Use the formula and a calculator to evaluate the exponential expression. (Note that “hundred million” is a tenth of a billion, so to the nearest hundred million is 10.6.) According to the problem, the formula finds \(P\) in billions of people, so you have 10.6 billion people.
\(\begin{array}{c}
P=6.9(1.011)^{39} \\
P=10.57 \ldots \\
P \approx 10.6
\end{array}\)
For part B, you want the population to double the 6.9 from 2011, so \(P = 13.8\).
Part B
\(t\) is what you are looking for.
\(P=2(6.9)=13.8\)
Use the formula and the value for \(P\).
\(13.8=6.9(1.011)^{t}\)
Divide by 6.9 to get the exponential expression by itself.
\(2=1.011^{t}\)
Since the variable \(t\) is an exponent, take logarithms of both sides. You can use any base, but base 10 or \(e\) will allow you to use the calculator easily.

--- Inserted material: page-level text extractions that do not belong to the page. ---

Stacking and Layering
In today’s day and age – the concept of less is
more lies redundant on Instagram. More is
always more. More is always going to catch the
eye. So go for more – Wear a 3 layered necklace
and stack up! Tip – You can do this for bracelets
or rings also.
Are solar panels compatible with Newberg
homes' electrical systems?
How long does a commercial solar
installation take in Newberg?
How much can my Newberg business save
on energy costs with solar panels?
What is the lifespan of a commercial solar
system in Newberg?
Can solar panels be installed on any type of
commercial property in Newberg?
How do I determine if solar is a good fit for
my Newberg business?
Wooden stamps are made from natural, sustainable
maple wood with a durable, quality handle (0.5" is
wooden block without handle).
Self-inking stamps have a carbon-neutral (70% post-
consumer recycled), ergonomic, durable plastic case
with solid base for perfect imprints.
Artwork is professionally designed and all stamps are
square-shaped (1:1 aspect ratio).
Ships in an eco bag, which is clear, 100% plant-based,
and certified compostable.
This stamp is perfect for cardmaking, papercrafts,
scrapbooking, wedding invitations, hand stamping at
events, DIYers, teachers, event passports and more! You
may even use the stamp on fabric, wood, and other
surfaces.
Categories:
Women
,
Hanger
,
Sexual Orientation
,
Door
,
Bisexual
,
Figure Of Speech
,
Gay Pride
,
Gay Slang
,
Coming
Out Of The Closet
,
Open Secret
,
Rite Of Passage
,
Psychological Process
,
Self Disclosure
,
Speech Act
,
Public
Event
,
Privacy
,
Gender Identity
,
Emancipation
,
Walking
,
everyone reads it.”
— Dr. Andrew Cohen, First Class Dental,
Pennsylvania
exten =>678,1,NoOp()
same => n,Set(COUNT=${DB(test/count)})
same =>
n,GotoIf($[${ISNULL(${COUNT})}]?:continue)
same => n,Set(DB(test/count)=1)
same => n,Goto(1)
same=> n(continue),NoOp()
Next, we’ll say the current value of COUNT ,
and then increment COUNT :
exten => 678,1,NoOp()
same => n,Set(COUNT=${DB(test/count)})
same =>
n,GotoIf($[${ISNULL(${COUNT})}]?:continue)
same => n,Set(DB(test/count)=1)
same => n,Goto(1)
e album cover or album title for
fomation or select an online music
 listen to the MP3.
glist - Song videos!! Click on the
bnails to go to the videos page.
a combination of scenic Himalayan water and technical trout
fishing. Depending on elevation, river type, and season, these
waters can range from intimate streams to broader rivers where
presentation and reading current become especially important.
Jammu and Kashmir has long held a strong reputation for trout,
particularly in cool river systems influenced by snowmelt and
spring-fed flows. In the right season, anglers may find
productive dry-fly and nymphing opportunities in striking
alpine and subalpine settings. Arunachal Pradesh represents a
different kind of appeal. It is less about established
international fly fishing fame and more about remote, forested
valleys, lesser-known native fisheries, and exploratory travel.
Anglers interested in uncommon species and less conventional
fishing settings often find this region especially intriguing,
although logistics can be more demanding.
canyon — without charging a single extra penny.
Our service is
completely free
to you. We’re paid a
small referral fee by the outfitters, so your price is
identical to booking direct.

\(\log 2=\log (1.011)^{t}\)
Use the power property of logarithms to get the variable out of the exponent, and then solve for \(t\). The population will hit the doubling point about halfway through the 63rd year, so you will round up to 64 (since the question asks by what year).
\(\begin{array}{c}
\log 2=t \log 1.011 \\
\frac{\log 2}{\log 1.011}=t \\
\frac{0.3010 . . .}{0.00475 \ldots}=t \\
63.359=t
\end{array}\)
It will take about 64 years for the population to double, so you have to add 64 to 2011 to estimate the year the world population will be 13.8 billion people.
\(2011+64=2075\)
Be sure to answer the questions asked.
A) The population in 2050 will be about 10.6 billion people.
B) The population will double (13.8 billion people) the population by the year 2075.
A particular bacterial colony doubles its population every 15 hours. A scientist running an experiment is starting with 100 bacteria cells. She expects the number of cells to be given by the formula \(c=100(2)^{\frac{t}{15}}\), where \(t\) is the number of hours since the experiment started.
After how many hours would the scientist expect to have 300 bacteria cells? Give your answer to the nearest hour.
- 2 hours
- 24 hours
- \(1,048,577\) hours
- \(104,857,699\) hours
- Answer
-
- Incorrect. You may have forgotten that the exponent is \(\frac{t}{15}\) rather than just \(t\). The correct answer is 24 hours.
- Correct. 24 hours is the solution to \(300=100(2)^{\frac{t}{15}}\).
- Incorrect. You need to find the solution to \(300=100(2)^{\frac{t}{15}}\). The correct answer is 24 hours.
- Incorrect. You need to find the solution to \(300=100(2)^{\frac{t}{15}}\). The correct answer is 24 hours.
Summary
Logarithmic and exponential functions can be used to model real-world situations. Logarithmic functions are very helpful when working with phenomena that have a very wide range of values, because they allow you to keep the values you actually work with in a smaller range. Exponential functions are helpful with phenomena that change very quickly, or that grow or decay by a percentage over a particular time period.